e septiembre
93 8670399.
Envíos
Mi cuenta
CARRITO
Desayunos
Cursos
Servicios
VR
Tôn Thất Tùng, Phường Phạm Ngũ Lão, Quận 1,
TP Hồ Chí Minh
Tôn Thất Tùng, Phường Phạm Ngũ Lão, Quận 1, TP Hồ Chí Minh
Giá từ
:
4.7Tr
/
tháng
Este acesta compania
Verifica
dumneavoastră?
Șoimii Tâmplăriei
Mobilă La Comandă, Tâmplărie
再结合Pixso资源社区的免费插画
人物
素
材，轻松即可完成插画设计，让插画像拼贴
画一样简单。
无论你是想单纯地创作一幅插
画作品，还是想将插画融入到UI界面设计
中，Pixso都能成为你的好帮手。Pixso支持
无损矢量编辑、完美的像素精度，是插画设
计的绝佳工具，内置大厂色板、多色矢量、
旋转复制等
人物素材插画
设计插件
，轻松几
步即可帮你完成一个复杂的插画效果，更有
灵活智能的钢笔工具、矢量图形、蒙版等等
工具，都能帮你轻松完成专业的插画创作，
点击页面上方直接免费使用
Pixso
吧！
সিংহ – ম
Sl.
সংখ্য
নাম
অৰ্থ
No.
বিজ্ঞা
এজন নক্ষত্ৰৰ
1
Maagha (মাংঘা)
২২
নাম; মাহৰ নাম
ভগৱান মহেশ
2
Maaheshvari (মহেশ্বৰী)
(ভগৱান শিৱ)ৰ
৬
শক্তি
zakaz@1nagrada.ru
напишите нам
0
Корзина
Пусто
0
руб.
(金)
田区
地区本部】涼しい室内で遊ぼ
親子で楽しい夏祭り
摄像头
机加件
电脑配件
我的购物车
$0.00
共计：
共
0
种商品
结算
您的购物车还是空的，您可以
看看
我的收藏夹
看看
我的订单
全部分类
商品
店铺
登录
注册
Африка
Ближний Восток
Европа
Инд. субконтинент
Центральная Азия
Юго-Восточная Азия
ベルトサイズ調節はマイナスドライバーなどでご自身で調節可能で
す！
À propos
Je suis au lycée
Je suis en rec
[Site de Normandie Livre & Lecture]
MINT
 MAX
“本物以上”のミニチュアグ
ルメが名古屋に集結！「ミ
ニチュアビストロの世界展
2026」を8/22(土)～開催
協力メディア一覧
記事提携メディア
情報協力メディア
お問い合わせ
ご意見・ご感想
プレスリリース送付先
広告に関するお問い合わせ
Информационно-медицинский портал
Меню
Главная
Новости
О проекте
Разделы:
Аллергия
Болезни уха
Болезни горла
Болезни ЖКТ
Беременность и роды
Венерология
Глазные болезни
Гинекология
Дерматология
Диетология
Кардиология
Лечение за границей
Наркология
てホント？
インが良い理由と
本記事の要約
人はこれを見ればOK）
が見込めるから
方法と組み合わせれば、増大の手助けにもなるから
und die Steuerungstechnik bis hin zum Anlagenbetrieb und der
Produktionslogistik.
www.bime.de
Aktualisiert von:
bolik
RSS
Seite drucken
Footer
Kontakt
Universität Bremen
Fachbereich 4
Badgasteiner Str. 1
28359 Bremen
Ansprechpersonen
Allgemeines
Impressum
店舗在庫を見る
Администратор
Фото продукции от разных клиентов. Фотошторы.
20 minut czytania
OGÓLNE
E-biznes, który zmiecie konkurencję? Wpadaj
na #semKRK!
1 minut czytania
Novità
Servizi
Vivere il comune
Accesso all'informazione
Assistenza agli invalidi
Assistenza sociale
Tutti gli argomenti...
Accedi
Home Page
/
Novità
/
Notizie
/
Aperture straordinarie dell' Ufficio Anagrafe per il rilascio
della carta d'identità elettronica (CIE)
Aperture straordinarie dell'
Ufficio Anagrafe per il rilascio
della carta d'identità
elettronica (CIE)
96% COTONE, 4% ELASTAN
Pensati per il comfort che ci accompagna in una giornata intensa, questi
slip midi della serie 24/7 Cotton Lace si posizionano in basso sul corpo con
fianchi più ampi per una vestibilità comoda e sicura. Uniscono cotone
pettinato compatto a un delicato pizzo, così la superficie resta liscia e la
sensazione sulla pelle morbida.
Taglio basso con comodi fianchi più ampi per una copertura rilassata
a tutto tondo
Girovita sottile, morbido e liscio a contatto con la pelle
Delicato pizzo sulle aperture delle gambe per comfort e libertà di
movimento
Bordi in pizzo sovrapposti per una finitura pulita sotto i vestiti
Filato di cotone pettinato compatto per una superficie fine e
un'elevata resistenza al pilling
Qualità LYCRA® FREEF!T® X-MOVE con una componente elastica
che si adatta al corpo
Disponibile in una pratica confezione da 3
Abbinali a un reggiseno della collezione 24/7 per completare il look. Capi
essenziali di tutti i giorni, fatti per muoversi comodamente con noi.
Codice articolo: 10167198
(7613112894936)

AIM OF THE TASK ->
Each line of the records should be transcribed without change.

ANSWER SECTION ->
e septiembre
93 8670399.
Envíos
Mi cuenta
CARRITO
Desayunos
Cursos
Servicios
VR
Tôn Thất Tùng, Phường Phạm Ngũ Lão, Quận 1,
TP Hồ Chí Minh
Tôn Thất Tùng, Phường Phạm Ngũ Lão, Quận 1, TP Hồ Chí Minh
Giá từ
:
4.7Tr
/
tháng
Este acesta compania
Verifica
dumneavoastră?
Șoimii Tâmplăriei
Mobilă La Comandă, Tâmplărie
再结合Pixso资源社区的免费插画
人物
素
材，轻松即可完成插画设计，让插画像拼贴
画一样简单。
无论你是想单纯地创作一幅插
画作品，还是想将插画融入到UI界面设计
中，Pixso都能成为你的好帮手。Pixso支持
无损矢量编辑、完美的像素精度，是插画设
计的绝佳工具，内置大厂色板、多色矢量、
旋转复制等
人物素材插画
设计插件
，轻松几
步即可帮你完成一个复杂的插画效果，更有
灵活智能的钢笔工具、矢量图形、蒙版等等
工具，都能帮你轻松完成专业的插画创作，
点击页面上方直接免费使用
Pixso
吧！
সিংহ – ম
Sl.
সংখ্য
নাম
অৰ্থ
No.
বিজ্ঞা
এজন নক্ষত্ৰৰ
1
Maagha (মাংঘা)
২২
নাম; মাহৰ নাম
ভগৱান মহেশ
2
Maaheshvari (মহেশ্বৰী)
(ভগৱান শিৱ)ৰ
৬
শক্তি
zakaz@1nagrada.ru
напишите нам
0
Корзина
Пусто
0
руб.
(金)
田区
地区本部】涼しい室内で遊ぼ
親子で楽しい夏祭り
摄像头
机加件
电脑配件
我的购物车
$0.00
共计：
共
0
种商品
结算
您的购物车还是空的，您可以
看看
我的收藏夹
看看
我的订单
全部分类
商品
店铺
登录
注册
Африка
Ближний Восток
Европа
Инд. субконтинент
Центральная Азия
Юго-Восточная Азия
ベルトサイズ調節はマイナスドライバーなどでご自身で調節可能で
す！
À propos
Je suis au lycée
Je suis en rec
[Site de Normandie Livre & Lecture]
MINT
 MAX
“本物以上”のミニチュアグ
ルメが名古屋に集結！「ミ
ニチュアビストロの世界展
2026」を8/22(土)～開催
協力メディア一覧
記事提携メディア
情報協力メディア
お問い合わせ
ご意見・ご感想
プレスリリース送付先
広告に関するお問い合わせ
Информационно-медицинский портал
Меню
Главная
Новости
О проекте
Разделы:
Аллергия
Болезни уха
Болезни горла
Болезни ЖКТ
Беременность и роды
Венерология
Глазные болезни
Гинекология
Дерматология
Диетология
Кардиология
Лечение за границей
Наркология
てホント？
インが良い理由と
本記事の要約
人はこれを見ればOK）
が見込めるから
方法と組み合わせれば、増大の手助けにもなるから
und die Steuerungstechnik bis hin zum Anlagenbetrieb und der
Produktionslogistik.
www.bime.de
Aktualisiert von:
bolik
RSS
Seite drucken
Footer
Kontakt
Universität Bremen
Fachbereich 4
Badgasteiner Str. 1
28359 Bremen
Ansprechpersonen
Allgemeines
Impressum
店舗在庫を見る
Администратор
Фото продукции от разных клиентов. Фотошторы.
20 minut czytania
OGÓLNE
E-biznes, który zmiecie konkurencję? Wpadaj
na #semKRK!
1 minut czytania
Novità
Servizi
Vivere il comune
Accesso all'informazione
Assistenza agli invalidi
Assistenza sociale
Tutti gli argomenti...
Accedi
Home Page
/
Novità
/
Notizie
/
Aperture straordinarie dell' Ufficio Anagrafe per il rilascio
della carta d'identità elettronica (CIE)
Aperture straordinarie dell'
Ufficio Anagrafe per il rilascio
della carta d'identità
elettronica (CIE)
96% COTONE, 4% ELASTAN
Pensati per il comfort che ci accompagna in una giornata intensa, questi
slip midi della serie 24/7 Cotton Lace si posizionano in basso sul corpo con
fianchi più ampi per una vestibilità comoda e sicura. Uniscono cotone
pettinato compatto a un delicato pizzo, così la superficie resta liscia e la
sensazione sulla pelle morbida.
Taglio basso con comodi fianchi più ampi per una copertura rilassata
a tutto tondo
Girovita sottile, morbido e liscio a contatto con la pelle
Delicato pizzo sulle aperture delle gambe per comfort e libertà di
movimento
Bordi in pizzo sovrapposti per una finitura pulita sotto i vestiti
Filato di cotone pettinato compatto per una superficie fine e
un'elevata resistenza al pilling
Qualità LYCRA® FREEF!T® X-MOVE con una componente elastica
che si adatta al corpo
Disponibile in una pratica confezione da 3
Abbinali a un reggiseno della collezione 24/7 per completare il look. Capi
essenziali di tutti i giorni, fatti per muoversi comodamente con noi.
Codice articolo: 10167198
(7613112894936)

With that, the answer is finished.